§ WORK TO DO
Output each line of the data below as a JSON list of strings, with one string per line and blank lines omitted.

(Listings of boxed layout items)

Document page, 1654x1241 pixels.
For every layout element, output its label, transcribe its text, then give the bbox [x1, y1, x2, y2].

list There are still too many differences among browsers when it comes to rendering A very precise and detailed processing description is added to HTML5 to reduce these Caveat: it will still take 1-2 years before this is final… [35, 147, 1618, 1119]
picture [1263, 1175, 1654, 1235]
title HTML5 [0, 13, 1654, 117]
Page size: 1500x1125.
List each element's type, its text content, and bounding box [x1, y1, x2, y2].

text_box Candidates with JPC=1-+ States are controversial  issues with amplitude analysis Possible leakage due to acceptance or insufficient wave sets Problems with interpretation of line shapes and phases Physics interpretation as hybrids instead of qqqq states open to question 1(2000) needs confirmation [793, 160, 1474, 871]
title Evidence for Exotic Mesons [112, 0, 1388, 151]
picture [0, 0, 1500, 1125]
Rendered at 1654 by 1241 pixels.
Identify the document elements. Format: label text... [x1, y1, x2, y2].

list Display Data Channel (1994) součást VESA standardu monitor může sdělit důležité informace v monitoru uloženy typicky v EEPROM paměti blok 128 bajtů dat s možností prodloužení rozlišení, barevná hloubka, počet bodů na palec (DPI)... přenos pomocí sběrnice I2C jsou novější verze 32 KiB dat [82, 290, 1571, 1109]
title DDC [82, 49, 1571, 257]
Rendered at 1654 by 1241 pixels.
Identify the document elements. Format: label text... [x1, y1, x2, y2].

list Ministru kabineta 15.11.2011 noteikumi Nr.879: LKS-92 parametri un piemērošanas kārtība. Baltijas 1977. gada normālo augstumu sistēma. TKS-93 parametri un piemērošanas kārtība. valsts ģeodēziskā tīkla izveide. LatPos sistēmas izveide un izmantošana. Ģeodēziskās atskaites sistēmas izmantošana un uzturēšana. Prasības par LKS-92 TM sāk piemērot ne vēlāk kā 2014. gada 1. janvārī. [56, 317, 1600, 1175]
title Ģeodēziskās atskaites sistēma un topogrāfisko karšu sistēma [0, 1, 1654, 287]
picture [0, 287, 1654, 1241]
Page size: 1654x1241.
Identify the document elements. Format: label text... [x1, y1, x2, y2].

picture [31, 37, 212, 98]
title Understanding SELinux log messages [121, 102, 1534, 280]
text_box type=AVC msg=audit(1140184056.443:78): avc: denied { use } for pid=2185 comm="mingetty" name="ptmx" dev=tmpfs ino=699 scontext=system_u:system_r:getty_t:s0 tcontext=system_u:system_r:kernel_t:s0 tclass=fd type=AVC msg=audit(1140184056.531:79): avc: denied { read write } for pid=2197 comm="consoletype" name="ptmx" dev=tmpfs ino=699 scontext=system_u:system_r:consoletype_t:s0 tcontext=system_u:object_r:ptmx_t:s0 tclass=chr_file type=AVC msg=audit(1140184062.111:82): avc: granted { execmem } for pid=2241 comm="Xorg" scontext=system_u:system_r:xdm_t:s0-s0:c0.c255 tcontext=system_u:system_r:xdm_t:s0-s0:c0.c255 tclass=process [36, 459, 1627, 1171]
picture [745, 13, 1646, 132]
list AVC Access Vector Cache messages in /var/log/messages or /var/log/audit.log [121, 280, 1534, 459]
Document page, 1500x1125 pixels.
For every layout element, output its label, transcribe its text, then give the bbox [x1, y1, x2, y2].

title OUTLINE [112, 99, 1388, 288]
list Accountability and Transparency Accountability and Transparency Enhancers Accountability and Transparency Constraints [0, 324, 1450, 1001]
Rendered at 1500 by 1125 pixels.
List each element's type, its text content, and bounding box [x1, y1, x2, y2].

§ TASK ANSWER
[
  "Document page, 1654x1241 pixels.",
  "For every layout element, output its label, transcribe its text, then give the bbox [x1, y1, x2, y2].",
  "list There are still too many differences among browsers when it comes to rendering A very precise and detailed processing description is added to HTML5 to reduce these Caveat: it will still take 1-2 years before this is final… [35, 147, 1618, 1119]",
  "picture [1263, 1175, 1654, 1235]",
  "title HTML5 [0, 13, 1654, 117]",
  "Page size: 1500x1125.",
  "List each element's type, its text content, and bounding box [x1, y1, x2, y2].",
  "text_box Candidates with JPC=1-+ States are controversial  issues with amplitude analysis Possible leakage due to acceptance or insufficient wave sets Problems with interpretation of line shapes and phases Physics interpretation as hybrids instead of qqqq states open to question 1(2000) needs confirmation [793, 160, 1474, 871]",
  "title Evidence for Exotic Mesons [112, 0, 1388, 151]",
  "picture [0, 0, 1500, 1125]",
  "Rendered at 1654 by 1241 pixels.",
  "Identify the document elements. Format: label text... [x1, y1, x2, y2].",
  "list Display Data Channel (1994) součást VESA standardu monitor může sdělit důležité informace v monitoru uloženy typicky v EEPROM paměti blok 128 bajtů dat s možností prodloužení rozlišení, barevná hloubka, počet bodů na palec (DPI)... přenos pomocí sběrnice I2C jsou novější verze 32 KiB dat [82, 290, 1571, 1109]",
  "title DDC [82, 49, 1571, 257]",
  "Rendered at 1654 by 1241 pixels.",
  "Identify the document elements. Format: label text... [x1, y1, x2, y2].",
  "list Ministru kabineta 15.11.2011 noteikumi Nr.879: LKS-92 parametri un piemērošanas kārtība. Baltijas 1977. gada normālo augstumu sistēma. TKS-93 parametri un piemērošanas kārtība. valsts ģeodēziskā tīkla izveide. LatPos sistēmas izveide un izmantošana. Ģeodēziskās atskaites sistēmas izmantošana un uzturēšana. Prasības par LKS-92 TM sāk piemērot ne vēlāk kā 2014. gada 1. janvārī. [56, 317, 1600, 1175]",
  "title Ģeodēziskās atskaites sistēma un topogrāfisko karšu sistēma [0, 1, 1654, 287]",
  "picture [0, 287, 1654, 1241]",
  "Page size: 1654x1241.",
  "Identify the document elements. Format: label text... [x1, y1, x2, y2].",
  "picture [31, 37, 212, 98]",
  "title Understanding SELinux log messages [121, 102, 1534, 280]",
  "text_box type=AVC msg=audit(1140184056.443:78): avc: denied { use } for pid=2185 comm=\"mingetty\" name=\"ptmx\" dev=tmpfs ino=699 scontext=system_u:system_r:getty_t:s0 tcontext=system_u:system_r:kernel_t:s0 tclass=fd type=AVC msg=audit(1140184056.531:79): avc: denied { read write } for pid=2197 comm=\"consoletype\" name=\"ptmx\" dev=tmpfs ino=699 scontext=system_u:system_r:consoletype_t:s0 tcontext=system_u:object_r:ptmx_t:s0 tclass=chr_file type=AVC msg=audit(1140184062.111:82): avc: granted { execmem } for pid=2241 comm=\"Xorg\" scontext=system_u:system_r:xdm_t:s0-s0:c0.c255 tcontext=system_u:system_r:xdm_t:s0-s0:c0.c255 tclass=process [36, 459, 1627, 1171]",
  "picture [745, 13, 1646, 132]",
  "list AVC Access Vector Cache messages in /var/log/messages or /var/log/audit.log [121, 280, 1534, 459]",
  "Document page, 1500x1125 pixels.",
  "For every layout element, output its label, transcribe its text, then give the bbox [x1, y1, x2, y2].",
  "title OUTLINE [112, 99, 1388, 288]",
  "list Accountability and Transparency Accountability and Transparency Enhancers Accountability and Transparency Constraints [0, 324, 1450, 1001]",
  "Rendered at 1500 by 1125 pixels.",
  "List each element's type, its text content, and bounding box [x1, y1, x2, y2]."
]